Source text:
-=-=-

Saturday, February 17, 2018

"From Hell To Breakfast" [Remembering My Father's Words]





The day did not have an auspicious beginning. 
From the upstairs bathroom window I watched rain sluicing down the green metal roof of the side porch below; the branches of the cedar trees on the side lawn flailed in the wind.
Another grey and soggy day. 

Toweling damp hair away from my face, I hauled on jeans and a shirt,  headed for the stairs, attended by the usual retinue of cats. 
The cats milled about as I turned on lights, prodded at nearly extinguished coals in the stove.
Opening the front door, ushering Charlie-cat in and the boy cats out, I noticed that one of the outdoor cats had barfed on the step--noticed, thankfully, before planting my foot in the
 congealing pile. 
With the mess disposed off, I headed for the cat kibble bin in the Amish washroom turned garage. 
Jim had left the overhead door open hoping to disperse some of the condensation that slicked the concrete floor.
"SOMETHING" had clearly trespassed in the garage during the night!
A trash bin was upended, tins strewn across the floor, likely the work of a possum.
I collected my work gloves and strode out to gather up the tins, finding that still more of them had been carried onto the gravel drive and abandoned there.
Picking up cans, with cold rain drizzling into the neck of my shirt, I suddenly thought how my late father, Larry, would have described the scene.

"That trash is strewed from hell to breakfast!"

Larry was not given to serious profanity. As I mused  over his usual lexicon, I realized that his favored epithets all contained the word Hell.

A deteriorating situation was predictably 'going to hell in a hand-basket!'

An object going too fast [as in a stranger's car on our usually quiet dirt road] was 'going hell-i ty toot' or 'hell-i-ty ding-dong!'
Larry did have a temper, and when thoroughly angered would blast out, 'Hell and damnation!'

Clattering tin cans into the now righted bin, I pondered, not for the first time, the source of my father's idioms.

The first language of my paternal grandparents was Canadian French. 
The first US born generation of families who had moved from Quebec to upstate New York, later congregating in Addison County, Vermont, French was the language they spoke with ease.

-=-=-

Source data:
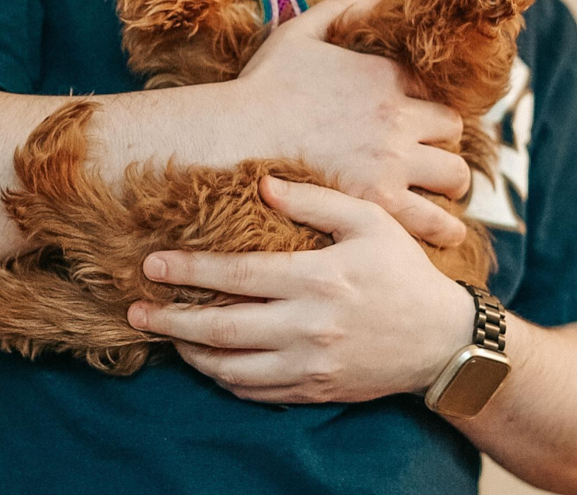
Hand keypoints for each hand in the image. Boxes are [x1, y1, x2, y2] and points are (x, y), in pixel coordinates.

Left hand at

-=-=-

Exercise instructions:
A - In the post about the father's sayings, rewrite the part from "Saturday, February 17, 2018" to "in the wind.", putting "maple trees" in place of "cedar trees".
B - List every saying that the post about the father's sayings credits to Larry.

Results in order:
A -
Saturday, February 17, 2018

"From Hell To Breakfast" [Remembering My Father's Words]





The day did not have an auspicious beginning. 
From the upstairs bathroom window I watched rain sluicing down the green metal roof of the side porch below; the branches of the maple trees on the side lawn flailed in the wind.

B -
- "That trash is strewed from hell to breakfast!"
- "going to hell in a hand-basket!"
- "going hell-i ty toot"
- "hell-i-ty ding-dong!"
- "Hell and damnation!"